**Task requirements**: Reproduce the stretch of the items below from the line that contains "고화질 도안 1 다운로드" through the line that contains "gliedschaft". Omit the pictures from your answer.

++++++++++

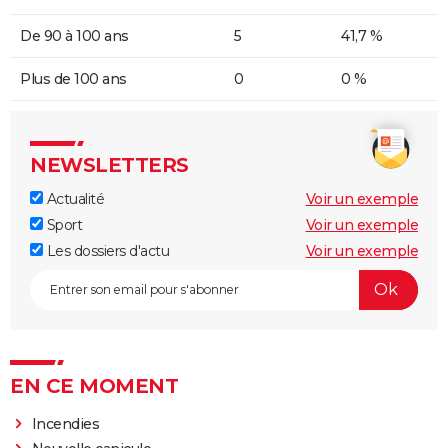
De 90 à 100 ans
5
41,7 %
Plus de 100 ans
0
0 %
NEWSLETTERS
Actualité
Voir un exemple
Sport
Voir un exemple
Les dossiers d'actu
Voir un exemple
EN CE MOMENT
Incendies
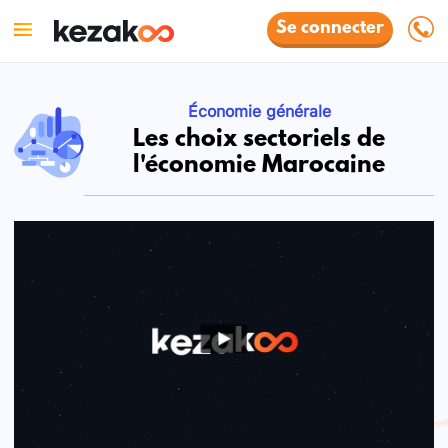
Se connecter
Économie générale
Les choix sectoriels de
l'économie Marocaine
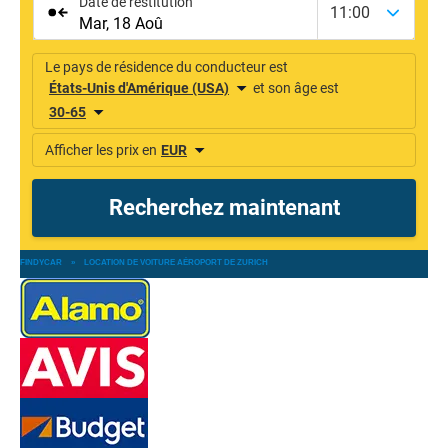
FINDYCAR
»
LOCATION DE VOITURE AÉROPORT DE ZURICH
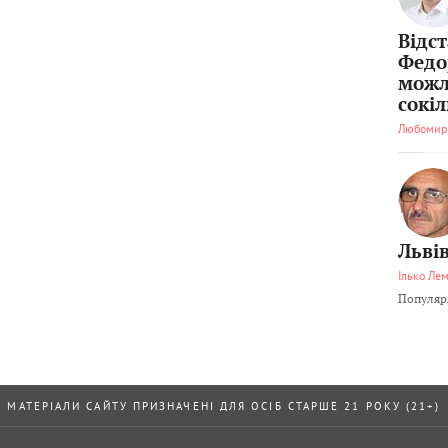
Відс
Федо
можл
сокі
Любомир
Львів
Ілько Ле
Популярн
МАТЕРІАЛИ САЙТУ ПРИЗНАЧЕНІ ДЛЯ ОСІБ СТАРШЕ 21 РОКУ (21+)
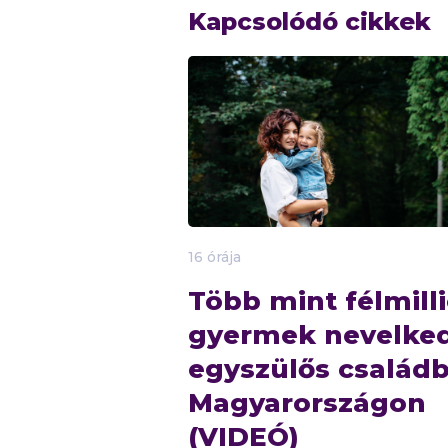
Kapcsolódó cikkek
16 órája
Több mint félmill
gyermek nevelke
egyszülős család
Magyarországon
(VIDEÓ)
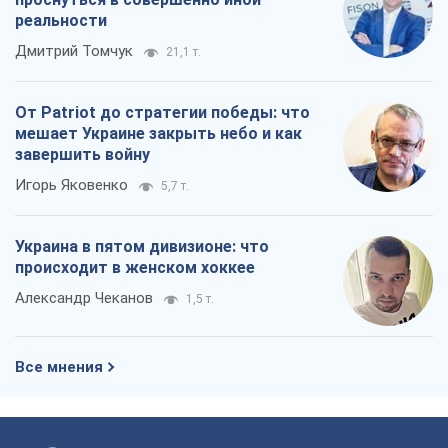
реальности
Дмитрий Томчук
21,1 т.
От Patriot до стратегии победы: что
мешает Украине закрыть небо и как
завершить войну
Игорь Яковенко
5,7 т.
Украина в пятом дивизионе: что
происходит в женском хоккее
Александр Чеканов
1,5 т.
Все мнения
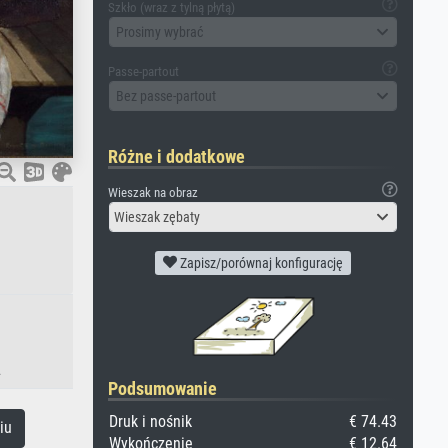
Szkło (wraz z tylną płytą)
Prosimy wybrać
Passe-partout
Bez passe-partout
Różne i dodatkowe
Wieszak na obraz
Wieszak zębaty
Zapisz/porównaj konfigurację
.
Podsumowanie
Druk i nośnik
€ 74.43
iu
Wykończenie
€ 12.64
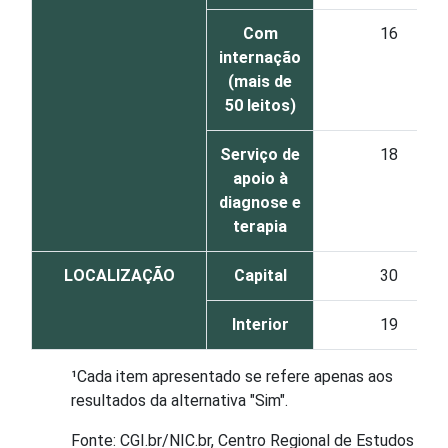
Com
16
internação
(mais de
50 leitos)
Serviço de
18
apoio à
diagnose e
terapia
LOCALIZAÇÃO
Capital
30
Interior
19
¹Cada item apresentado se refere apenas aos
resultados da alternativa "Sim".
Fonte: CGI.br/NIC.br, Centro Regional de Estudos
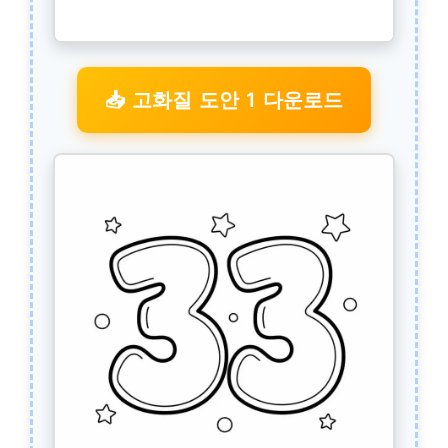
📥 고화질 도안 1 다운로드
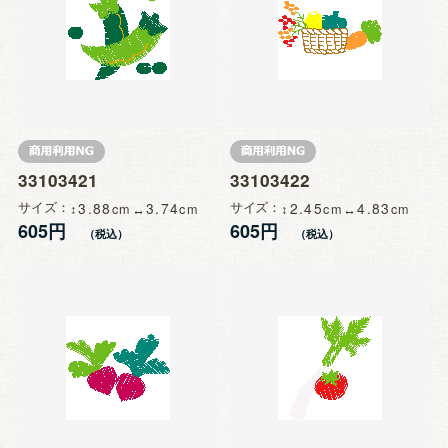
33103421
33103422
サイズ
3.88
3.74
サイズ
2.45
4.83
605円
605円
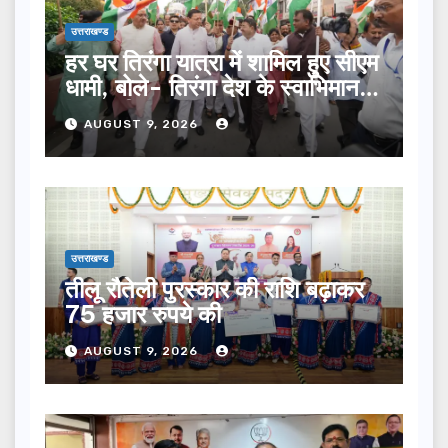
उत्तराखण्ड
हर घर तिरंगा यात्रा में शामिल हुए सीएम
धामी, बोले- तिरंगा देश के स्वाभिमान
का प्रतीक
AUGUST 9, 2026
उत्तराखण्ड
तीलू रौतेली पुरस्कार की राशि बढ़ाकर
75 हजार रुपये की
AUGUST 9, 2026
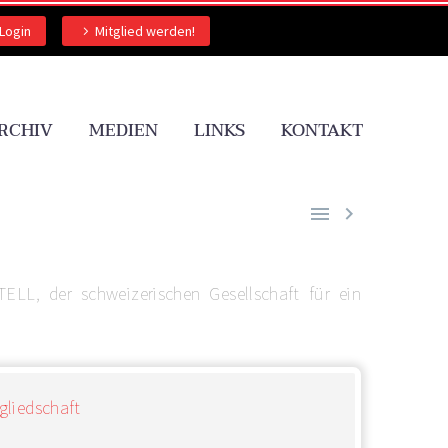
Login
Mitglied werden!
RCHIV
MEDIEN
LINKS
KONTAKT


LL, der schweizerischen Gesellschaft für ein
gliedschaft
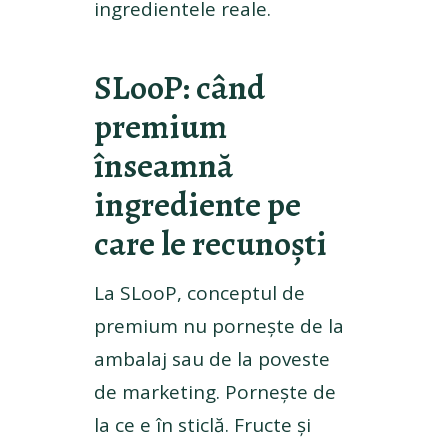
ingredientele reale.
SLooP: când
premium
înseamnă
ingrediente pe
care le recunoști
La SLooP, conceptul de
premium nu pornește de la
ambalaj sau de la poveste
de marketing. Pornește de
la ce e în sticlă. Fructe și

++++++++++

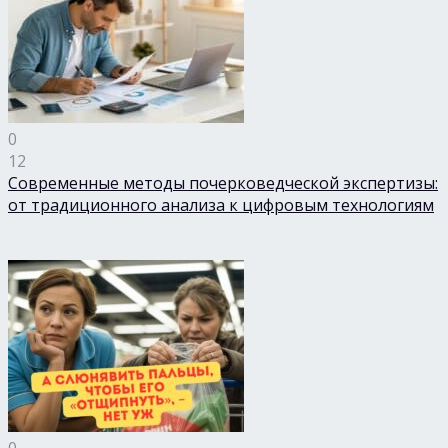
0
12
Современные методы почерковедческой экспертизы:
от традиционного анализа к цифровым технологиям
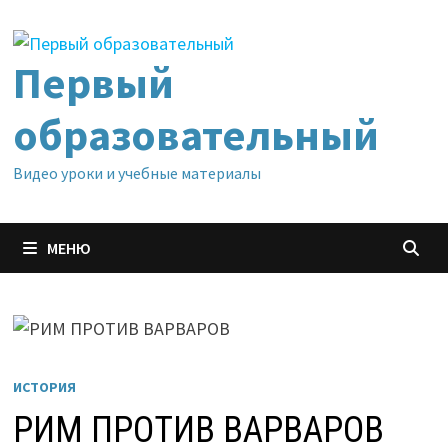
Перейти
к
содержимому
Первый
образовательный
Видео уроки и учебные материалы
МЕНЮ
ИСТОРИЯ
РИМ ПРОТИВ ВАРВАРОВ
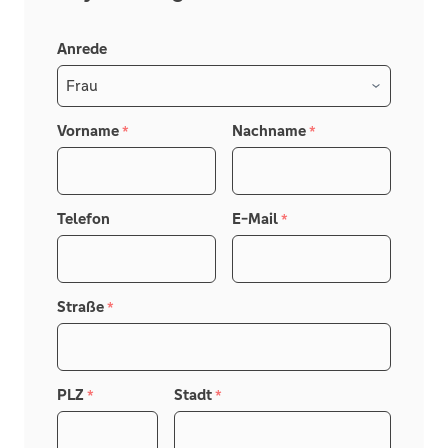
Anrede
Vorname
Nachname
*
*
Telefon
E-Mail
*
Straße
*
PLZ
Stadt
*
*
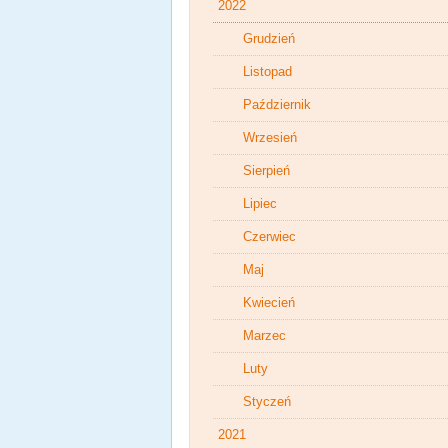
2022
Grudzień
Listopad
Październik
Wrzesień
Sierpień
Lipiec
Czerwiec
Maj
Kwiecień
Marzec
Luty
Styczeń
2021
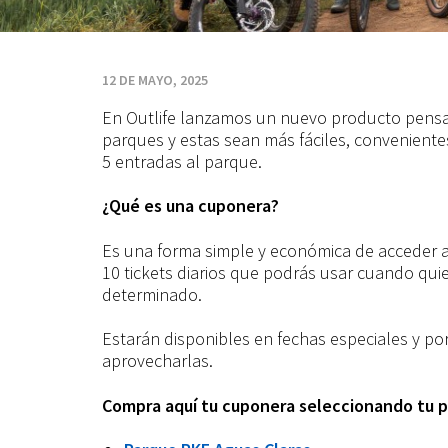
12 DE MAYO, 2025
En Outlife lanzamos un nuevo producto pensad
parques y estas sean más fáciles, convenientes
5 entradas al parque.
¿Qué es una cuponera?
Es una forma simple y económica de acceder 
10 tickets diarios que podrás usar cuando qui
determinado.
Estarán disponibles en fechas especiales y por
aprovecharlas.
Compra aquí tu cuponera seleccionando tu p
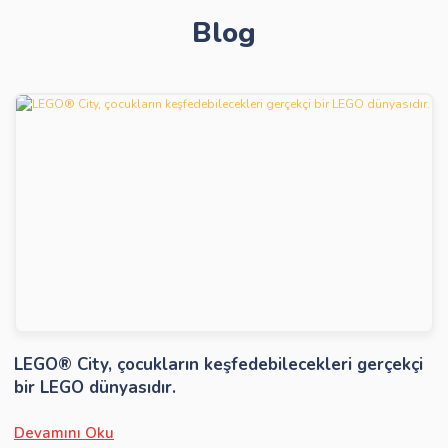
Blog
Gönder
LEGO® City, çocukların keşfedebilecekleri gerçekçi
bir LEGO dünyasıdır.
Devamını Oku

++++++++++

**Solution to this problem**:
📥 고화질 도안 1 다운로드
33103421
33103422
サイズ
3.88
3.74
サイズ
2.45
4.83
605円
605円
उत्तराखण्ड
हर घर तिरंगा यात्रा में शामिल हुए सीएम
धामी, बोले- तिरंगा देश के स्वाभिमान
का प्रतीक
AUGUST 9, 2026
उत्तराखण्ड
तीलू रौतेली पुरस्कार की राशि बढ़ाकर
75 हजार रुपये की
AUGUST 9, 2026
Login
Mitglied werden!
RCHIV
MEDIEN
LINKS
KONTAKT


LL, der schweizerischen Gesellschaft für ein
gliedschaft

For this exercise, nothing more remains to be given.